Technology has isolated neighBours

Think of two young ladies sitting in their balcaos across the village road and chatting with each other on their cell phones. Old timers may find this weird, but this scenario is a norm today. Communication modes like the internet, cell phones, and means of travel have made the world a lot smaller. A person at the North Pole can befriend people at the other end of the globe. Interestingly, the same technology seems to have isolated neighbours who once lived like a close-knit community.
The other day at a church, as I walked towards the parking lot, someone called out to me. I turned and found myself face to face with a beaming young lady. She approached me with an extended hand. “See, I recognized you first!” she exclaimed triumphantly and giggled. Perhaps a case of mistaken identity, I thought as we shook hands. She read my mind and enjoyed my predicament. “I’m Karla. How can you not know me?” she ‘complained’ and continued her laughter. I was completely taken aback and embarrassed. How could I fail to recognize a neighbor? “You people need to come down more often to avoid a situation like this,” was all I could stammer. Karla was beautiful, friendly, and good-natured. She lived next door until she married and migrated to the US a decade ago. Contrary to my belief, I found out she comes down every year to spend time with her parents.
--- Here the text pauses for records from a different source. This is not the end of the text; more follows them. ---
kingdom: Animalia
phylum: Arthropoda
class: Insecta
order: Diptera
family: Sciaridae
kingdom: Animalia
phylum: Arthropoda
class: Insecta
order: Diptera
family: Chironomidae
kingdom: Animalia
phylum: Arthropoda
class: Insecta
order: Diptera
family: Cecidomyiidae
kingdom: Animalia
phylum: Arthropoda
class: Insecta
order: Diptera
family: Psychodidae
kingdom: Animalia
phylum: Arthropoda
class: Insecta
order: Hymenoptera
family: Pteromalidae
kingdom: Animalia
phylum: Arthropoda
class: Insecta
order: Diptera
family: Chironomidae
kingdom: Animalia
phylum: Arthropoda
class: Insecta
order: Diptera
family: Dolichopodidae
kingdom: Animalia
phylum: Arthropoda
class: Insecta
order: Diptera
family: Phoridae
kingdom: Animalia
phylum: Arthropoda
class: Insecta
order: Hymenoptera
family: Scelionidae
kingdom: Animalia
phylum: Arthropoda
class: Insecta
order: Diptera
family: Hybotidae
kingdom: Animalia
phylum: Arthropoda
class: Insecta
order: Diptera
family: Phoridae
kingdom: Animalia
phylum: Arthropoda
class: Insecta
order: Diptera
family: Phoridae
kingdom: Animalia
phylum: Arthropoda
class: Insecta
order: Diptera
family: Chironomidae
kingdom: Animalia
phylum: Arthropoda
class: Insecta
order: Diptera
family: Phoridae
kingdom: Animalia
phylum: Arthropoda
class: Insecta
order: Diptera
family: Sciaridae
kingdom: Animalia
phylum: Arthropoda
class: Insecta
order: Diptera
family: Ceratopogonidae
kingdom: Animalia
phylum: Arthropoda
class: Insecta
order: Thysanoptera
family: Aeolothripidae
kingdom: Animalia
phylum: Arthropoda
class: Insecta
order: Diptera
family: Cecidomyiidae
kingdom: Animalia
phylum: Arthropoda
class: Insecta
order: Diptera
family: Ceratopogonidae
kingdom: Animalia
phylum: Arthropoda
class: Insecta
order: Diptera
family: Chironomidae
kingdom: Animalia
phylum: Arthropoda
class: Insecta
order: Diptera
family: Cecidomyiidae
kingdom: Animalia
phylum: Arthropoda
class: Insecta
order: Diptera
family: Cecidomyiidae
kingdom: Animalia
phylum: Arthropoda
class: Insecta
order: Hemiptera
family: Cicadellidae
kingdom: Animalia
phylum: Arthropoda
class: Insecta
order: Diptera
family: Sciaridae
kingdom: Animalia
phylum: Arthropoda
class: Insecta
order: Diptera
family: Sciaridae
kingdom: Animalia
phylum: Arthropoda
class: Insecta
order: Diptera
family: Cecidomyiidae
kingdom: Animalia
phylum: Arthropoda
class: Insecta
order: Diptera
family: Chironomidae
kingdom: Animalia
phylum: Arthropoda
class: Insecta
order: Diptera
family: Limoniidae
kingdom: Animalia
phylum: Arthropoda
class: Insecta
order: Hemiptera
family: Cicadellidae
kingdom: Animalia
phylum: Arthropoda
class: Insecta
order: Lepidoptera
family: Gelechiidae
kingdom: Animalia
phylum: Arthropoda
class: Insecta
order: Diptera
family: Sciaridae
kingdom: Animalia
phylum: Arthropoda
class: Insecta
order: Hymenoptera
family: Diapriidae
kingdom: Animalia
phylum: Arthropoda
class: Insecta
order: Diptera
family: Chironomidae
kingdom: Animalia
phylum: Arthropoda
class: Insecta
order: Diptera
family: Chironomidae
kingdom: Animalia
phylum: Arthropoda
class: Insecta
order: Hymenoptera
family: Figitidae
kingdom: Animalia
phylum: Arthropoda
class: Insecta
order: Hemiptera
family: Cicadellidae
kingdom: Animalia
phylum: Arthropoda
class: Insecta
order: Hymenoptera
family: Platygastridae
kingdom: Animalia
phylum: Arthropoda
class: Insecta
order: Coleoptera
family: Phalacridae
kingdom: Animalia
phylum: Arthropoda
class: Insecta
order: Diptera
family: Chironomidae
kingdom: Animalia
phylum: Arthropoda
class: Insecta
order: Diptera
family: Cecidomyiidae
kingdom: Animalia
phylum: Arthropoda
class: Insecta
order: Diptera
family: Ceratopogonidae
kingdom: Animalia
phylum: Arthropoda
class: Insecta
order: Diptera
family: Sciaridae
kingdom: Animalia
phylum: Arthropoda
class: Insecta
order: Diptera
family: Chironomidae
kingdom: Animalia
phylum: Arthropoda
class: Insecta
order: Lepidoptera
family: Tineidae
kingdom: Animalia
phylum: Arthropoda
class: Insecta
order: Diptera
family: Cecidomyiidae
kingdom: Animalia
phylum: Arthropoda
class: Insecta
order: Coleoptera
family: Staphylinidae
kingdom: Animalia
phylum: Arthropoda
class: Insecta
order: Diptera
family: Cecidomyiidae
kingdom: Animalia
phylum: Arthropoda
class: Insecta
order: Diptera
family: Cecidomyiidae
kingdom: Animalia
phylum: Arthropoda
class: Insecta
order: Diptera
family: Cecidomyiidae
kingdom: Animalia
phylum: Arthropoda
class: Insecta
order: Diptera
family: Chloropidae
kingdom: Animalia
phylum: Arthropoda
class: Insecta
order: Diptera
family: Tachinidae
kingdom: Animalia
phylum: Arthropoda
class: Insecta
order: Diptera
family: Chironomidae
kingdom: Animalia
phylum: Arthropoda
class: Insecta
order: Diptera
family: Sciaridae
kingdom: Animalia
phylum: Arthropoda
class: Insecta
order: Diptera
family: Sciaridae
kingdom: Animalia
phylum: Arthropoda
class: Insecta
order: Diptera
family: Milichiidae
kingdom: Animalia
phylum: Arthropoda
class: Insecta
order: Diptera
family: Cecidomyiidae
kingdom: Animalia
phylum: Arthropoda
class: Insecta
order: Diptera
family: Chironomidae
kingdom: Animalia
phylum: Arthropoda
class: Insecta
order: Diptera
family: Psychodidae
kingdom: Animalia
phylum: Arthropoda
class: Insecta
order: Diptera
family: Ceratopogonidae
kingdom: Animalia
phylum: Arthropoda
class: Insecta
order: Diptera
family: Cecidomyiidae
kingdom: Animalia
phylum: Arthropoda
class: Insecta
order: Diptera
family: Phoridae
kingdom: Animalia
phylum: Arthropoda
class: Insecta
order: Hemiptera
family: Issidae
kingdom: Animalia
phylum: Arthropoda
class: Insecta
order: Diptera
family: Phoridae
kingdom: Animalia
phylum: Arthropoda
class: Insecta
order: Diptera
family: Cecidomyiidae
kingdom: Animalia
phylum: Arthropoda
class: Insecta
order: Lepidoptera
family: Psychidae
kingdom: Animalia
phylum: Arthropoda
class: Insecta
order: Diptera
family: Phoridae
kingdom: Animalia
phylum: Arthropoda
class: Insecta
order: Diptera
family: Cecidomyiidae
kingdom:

In the good old days, our tarvotis (seamen) and Gulfies would visit neighbors, friends, and relatives as soon as they got home. They would seldom go back to their jobs without the blessings of the elderly in the neighborhood. Their wives or mothers would lovingly churn out little parcels containing imported goodies for everyone. A day or two before leaving, they would invite neighbors and friends to partake in a ‘ladinha’, which also served as a farewell party. In later years, as this old, hallowed tradition started dying out, they would announce their arrival by playing their new sound systems at maximum volume, and one could see them around doing daily errands. In contrast, today’s NRIs are an elusive lot who prefer driving with their tinted car windows rolled up. If you don’t catch them at the church, socials, markets or tiatrs, you are unlikely to ever meet them. The other day, I met Joe, my next door NRI neighbor at the chemist. “When did you come?” I inquired, only to hear that he is flying back at noon after a month’s holiday.